### The task
Transcribe word for word the lines below from the line with "In the past, the" through the line with "By contrast, high-rank", ends included.

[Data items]
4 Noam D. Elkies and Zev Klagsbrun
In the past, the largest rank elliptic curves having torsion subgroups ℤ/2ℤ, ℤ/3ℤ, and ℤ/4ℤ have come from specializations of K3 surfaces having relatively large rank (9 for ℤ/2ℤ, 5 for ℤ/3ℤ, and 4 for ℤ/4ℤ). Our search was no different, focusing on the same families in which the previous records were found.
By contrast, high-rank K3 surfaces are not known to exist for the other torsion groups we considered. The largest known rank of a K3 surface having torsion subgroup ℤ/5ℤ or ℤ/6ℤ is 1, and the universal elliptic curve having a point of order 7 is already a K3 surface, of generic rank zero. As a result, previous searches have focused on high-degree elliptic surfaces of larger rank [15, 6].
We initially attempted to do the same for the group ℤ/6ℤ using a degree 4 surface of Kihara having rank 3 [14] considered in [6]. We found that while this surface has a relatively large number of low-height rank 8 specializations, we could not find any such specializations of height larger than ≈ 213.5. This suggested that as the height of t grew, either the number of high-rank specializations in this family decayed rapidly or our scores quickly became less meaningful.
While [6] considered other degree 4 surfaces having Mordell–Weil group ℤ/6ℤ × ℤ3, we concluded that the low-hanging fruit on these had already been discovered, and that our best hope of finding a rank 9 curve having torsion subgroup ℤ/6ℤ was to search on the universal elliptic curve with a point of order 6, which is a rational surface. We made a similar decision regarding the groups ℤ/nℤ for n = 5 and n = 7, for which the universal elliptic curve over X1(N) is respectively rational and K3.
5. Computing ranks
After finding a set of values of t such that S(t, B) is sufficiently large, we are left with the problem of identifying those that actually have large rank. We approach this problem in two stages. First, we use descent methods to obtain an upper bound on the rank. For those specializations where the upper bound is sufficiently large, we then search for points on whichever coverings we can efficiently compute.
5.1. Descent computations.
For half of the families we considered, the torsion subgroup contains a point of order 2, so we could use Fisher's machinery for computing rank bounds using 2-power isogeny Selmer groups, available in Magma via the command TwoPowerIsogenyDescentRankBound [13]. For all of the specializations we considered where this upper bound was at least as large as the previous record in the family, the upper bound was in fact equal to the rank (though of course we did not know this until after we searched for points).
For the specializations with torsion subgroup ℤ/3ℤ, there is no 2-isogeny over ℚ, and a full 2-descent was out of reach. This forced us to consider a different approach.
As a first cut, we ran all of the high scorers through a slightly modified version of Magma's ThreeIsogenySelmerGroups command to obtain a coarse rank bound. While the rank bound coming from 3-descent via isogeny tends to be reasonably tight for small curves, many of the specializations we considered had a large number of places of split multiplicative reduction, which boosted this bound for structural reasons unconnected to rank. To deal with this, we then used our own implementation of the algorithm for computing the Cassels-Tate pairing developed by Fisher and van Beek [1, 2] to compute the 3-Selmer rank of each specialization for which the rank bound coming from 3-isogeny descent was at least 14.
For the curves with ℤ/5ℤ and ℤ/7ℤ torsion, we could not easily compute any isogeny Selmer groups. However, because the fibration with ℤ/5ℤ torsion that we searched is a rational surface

### Solution below
In the past, the largest rank elliptic curves having torsion subgroups ℤ/2ℤ, ℤ/3ℤ, and ℤ/4ℤ have come from specializations of K3 surfaces having relatively large rank (9 for ℤ/2ℤ, 5 for ℤ/3ℤ, and 4 for ℤ/4ℤ). Our search was no different, focusing on the same families in which the previous records were found.
By contrast, high-rank K3 surfaces are not known to exist for the other torsion groups we considered. The largest known rank of a K3 surface having torsion subgroup ℤ/5ℤ or ℤ/6ℤ is 1, and the universal elliptic curve having a point of order 7 is already a K3 surface, of generic rank zero. As a result, previous searches have focused on high-degree elliptic surfaces of larger rank [15, 6].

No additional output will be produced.